Work required
Should a line in the entries below contain "middle", return that line.

#### Data shown

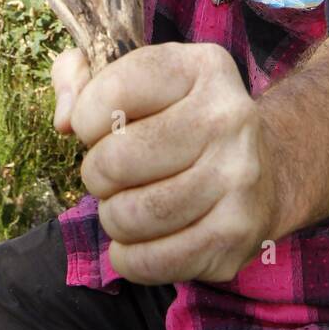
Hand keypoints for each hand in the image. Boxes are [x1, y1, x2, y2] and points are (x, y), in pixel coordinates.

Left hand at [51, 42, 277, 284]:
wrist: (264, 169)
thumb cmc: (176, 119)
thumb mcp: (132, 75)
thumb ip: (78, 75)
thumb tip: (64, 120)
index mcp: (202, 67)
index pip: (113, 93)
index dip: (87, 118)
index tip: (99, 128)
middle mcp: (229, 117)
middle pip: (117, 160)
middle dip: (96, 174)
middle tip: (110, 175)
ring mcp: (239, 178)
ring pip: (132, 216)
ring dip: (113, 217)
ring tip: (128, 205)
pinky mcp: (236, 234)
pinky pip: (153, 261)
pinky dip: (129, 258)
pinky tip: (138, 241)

########
#### Data shown

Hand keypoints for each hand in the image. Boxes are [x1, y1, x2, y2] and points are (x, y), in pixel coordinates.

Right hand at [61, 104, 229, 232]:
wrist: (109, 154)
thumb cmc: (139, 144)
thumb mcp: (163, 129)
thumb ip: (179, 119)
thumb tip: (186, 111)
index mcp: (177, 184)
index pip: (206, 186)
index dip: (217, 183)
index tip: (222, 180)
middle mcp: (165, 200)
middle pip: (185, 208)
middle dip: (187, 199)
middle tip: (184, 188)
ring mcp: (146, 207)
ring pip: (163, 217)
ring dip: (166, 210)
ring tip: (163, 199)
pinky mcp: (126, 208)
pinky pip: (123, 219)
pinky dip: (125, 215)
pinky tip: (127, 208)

########

Task solution
middle mcp: (229, 117)
middle pip: (117, 160)
middle dip: (96, 174)
middle tip: (110, 175)
middle mcp: (165, 200)
middle pip: (185, 208)
middle dip: (187, 199)
middle tip: (184, 188)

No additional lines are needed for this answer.